● Aim of the exercise
Reproduce the data word for word, beginning at its first line and continuing through the line that contains "collection date: 1920-07-31".

-- START Data for this task --

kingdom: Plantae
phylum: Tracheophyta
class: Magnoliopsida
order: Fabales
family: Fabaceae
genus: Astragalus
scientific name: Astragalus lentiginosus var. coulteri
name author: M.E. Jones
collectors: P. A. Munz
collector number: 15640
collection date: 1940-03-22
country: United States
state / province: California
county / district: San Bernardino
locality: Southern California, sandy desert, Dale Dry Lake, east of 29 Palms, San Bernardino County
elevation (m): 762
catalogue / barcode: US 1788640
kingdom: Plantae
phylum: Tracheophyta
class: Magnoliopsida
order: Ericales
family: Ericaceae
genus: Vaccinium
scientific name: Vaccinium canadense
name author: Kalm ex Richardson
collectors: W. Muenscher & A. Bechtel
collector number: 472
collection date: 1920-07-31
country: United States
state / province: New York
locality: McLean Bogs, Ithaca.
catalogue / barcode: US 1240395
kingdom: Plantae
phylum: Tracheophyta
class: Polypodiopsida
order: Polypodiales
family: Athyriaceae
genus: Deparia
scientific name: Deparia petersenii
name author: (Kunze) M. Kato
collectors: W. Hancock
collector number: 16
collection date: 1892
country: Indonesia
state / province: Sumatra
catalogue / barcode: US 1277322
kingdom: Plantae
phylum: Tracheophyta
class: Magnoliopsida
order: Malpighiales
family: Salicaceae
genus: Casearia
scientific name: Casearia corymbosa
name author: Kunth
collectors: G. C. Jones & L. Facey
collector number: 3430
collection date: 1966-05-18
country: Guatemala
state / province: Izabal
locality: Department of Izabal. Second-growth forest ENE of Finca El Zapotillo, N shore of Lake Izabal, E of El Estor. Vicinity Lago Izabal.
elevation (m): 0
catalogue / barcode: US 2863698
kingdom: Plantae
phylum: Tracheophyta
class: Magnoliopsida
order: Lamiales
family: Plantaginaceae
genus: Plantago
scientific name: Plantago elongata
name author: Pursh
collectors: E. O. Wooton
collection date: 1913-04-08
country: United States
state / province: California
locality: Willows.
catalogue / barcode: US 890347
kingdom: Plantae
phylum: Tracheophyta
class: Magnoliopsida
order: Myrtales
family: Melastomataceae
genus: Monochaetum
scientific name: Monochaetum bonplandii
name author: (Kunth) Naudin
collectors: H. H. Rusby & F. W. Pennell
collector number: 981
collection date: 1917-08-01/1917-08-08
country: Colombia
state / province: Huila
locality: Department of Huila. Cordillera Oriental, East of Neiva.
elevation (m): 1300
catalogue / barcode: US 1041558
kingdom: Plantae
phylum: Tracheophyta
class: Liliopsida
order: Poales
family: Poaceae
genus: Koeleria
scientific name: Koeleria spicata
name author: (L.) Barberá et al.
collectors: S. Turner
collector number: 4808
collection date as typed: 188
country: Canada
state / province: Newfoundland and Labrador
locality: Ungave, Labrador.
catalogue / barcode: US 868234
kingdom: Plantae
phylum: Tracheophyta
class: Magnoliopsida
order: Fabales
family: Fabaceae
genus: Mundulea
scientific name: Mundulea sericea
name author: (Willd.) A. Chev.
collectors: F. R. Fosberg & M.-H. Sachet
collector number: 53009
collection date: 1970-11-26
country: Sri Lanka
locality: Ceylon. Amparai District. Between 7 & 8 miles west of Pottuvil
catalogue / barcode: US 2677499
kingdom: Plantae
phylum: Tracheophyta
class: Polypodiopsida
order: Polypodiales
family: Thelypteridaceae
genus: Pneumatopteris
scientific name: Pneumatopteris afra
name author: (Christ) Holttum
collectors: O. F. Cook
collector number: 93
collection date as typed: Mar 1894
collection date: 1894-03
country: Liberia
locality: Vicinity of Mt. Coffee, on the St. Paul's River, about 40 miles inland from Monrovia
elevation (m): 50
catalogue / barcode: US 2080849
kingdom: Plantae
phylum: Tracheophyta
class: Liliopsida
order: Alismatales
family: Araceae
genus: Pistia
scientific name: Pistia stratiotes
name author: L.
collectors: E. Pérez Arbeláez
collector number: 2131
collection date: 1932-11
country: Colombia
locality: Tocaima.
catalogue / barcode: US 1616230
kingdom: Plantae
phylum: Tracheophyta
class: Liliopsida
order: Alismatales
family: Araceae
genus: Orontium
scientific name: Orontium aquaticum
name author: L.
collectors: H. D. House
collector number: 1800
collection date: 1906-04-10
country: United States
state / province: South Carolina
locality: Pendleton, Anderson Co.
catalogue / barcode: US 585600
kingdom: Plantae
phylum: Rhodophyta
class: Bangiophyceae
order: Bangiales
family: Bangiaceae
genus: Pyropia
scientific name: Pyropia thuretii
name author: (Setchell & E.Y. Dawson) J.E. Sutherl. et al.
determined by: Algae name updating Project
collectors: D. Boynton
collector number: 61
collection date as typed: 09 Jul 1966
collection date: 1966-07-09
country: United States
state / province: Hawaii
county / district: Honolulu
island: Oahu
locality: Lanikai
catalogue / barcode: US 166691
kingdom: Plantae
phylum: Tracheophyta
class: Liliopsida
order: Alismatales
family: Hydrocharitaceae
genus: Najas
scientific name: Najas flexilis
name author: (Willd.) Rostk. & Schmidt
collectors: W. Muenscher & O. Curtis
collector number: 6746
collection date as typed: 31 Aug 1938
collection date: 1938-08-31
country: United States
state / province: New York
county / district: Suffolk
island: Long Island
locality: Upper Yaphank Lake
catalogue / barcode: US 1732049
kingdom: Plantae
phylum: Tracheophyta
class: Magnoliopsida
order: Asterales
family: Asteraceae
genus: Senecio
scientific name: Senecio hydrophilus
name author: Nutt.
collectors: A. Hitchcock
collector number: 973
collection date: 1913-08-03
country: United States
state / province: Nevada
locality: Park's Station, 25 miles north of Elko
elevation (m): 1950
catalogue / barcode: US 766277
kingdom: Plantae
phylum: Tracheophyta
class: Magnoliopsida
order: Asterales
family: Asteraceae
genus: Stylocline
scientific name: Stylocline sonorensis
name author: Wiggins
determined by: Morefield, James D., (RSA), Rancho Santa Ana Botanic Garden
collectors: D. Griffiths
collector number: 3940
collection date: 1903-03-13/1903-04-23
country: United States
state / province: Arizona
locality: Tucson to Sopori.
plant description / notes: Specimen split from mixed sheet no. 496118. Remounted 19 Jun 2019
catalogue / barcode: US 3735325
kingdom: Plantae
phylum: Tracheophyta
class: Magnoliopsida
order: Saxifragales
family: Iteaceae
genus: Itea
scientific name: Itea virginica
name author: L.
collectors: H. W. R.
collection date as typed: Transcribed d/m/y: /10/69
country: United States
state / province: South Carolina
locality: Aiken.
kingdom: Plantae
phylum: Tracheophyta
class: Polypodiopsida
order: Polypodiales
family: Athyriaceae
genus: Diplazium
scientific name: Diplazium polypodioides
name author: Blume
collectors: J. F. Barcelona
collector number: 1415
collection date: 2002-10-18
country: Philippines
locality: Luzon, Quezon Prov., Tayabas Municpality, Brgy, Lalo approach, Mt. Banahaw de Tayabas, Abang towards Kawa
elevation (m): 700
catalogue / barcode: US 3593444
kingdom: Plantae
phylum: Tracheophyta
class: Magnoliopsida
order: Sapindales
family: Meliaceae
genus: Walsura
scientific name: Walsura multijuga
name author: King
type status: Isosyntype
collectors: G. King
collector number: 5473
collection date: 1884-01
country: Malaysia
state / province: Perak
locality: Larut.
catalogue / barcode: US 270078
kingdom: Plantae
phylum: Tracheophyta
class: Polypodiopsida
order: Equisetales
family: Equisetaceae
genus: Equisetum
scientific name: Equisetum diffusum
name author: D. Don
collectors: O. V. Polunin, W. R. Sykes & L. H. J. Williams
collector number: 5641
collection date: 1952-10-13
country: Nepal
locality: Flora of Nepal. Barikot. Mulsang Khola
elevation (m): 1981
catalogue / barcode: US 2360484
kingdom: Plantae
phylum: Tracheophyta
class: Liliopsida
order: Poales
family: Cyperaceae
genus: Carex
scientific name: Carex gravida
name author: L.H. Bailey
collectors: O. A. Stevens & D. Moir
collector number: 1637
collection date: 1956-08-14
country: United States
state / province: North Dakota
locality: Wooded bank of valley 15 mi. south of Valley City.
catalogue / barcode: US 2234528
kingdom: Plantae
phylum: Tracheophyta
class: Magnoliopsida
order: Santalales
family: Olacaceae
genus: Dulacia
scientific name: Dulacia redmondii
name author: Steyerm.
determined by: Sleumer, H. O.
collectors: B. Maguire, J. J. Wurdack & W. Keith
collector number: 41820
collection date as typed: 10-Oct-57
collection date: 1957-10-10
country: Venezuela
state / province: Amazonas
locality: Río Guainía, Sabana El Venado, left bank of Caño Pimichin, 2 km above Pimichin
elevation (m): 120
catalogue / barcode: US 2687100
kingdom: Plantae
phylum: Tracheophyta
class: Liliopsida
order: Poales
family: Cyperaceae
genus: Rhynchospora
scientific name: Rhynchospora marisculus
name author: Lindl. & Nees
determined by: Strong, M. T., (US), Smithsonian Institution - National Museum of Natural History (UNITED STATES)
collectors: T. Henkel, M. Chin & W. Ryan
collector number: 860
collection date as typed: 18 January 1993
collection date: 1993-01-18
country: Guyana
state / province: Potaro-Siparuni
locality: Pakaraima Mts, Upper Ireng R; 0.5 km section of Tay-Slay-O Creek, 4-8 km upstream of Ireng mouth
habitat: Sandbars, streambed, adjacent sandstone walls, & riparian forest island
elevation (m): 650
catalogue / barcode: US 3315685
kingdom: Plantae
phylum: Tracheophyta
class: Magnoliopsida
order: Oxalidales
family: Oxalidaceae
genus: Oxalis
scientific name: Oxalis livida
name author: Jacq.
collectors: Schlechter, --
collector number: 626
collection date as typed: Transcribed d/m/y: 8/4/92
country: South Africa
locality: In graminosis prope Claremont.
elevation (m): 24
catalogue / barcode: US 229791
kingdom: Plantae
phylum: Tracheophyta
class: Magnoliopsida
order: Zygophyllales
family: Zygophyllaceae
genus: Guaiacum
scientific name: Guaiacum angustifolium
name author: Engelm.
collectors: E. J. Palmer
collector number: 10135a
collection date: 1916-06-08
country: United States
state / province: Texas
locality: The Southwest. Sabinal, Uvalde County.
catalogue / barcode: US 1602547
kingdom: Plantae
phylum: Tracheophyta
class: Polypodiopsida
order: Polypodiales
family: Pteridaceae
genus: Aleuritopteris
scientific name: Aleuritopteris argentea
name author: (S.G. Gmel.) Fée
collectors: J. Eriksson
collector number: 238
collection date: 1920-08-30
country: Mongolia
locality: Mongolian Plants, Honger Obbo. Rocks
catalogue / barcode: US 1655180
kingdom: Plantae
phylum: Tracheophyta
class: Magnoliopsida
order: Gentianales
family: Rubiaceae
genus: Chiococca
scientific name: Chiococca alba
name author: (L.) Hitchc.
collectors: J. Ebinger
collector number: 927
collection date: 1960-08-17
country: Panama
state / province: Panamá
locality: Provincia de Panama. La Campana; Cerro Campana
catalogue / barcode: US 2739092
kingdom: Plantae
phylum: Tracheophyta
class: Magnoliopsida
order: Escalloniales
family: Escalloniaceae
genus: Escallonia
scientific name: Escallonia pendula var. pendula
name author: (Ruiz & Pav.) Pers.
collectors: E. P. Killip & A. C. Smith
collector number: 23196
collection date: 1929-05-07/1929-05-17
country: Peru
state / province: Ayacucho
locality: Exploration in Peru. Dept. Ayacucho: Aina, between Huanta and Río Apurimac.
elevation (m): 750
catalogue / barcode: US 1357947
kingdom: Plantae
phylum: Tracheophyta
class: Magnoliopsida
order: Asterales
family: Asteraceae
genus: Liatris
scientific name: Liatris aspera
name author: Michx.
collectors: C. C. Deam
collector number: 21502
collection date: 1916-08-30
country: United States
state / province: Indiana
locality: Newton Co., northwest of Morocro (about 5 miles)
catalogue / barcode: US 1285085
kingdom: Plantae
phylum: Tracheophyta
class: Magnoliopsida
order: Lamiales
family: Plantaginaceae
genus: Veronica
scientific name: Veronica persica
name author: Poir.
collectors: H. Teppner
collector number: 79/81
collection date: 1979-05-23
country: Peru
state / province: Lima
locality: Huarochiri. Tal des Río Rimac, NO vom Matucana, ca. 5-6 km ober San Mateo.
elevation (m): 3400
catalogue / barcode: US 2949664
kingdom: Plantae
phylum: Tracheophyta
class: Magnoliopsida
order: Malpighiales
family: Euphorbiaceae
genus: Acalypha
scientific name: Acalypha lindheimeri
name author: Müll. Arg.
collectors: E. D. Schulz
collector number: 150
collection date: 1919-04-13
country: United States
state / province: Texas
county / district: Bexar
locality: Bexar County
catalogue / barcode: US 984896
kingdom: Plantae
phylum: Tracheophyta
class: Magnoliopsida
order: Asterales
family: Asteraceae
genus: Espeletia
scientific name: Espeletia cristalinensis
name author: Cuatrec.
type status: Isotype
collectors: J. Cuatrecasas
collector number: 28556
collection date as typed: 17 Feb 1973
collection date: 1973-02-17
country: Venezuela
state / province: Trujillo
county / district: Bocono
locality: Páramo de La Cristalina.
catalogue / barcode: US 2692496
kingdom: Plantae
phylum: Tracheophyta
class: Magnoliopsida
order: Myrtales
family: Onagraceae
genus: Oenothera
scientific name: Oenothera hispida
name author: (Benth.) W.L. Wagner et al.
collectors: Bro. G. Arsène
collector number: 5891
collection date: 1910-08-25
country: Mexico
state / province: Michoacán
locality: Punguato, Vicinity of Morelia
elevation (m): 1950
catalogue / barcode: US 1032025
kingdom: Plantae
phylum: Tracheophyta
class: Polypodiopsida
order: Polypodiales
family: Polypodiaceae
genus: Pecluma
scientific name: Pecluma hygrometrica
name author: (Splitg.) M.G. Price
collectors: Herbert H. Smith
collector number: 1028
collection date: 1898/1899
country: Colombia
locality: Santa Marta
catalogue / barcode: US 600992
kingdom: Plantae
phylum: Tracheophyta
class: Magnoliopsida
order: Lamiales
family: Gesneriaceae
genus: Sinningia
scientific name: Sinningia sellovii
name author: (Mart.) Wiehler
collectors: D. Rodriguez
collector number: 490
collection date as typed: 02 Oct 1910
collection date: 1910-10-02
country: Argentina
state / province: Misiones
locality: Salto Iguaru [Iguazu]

-- END Data for this task --

● Written response
kingdom: Plantae
phylum: Tracheophyta
class: Magnoliopsida
order: Fabales
family: Fabaceae
genus: Astragalus
scientific name: Astragalus lentiginosus var. coulteri
name author: M.E. Jones
collectors: P. A. Munz
collector number: 15640
collection date: 1940-03-22
country: United States
state / province: California
county / district: San Bernardino
locality: Southern California, sandy desert, Dale Dry Lake, east of 29 Palms, San Bernardino County
elevation (m): 762
catalogue / barcode: US 1788640
kingdom: Plantae
phylum: Tracheophyta
class: Magnoliopsida
order: Ericales
family: Ericaceae
genus: Vaccinium
scientific name: Vaccinium canadense
name author: Kalm ex Richardson
collectors: W. Muenscher & A. Bechtel
collector number: 472
collection date: 1920-07-31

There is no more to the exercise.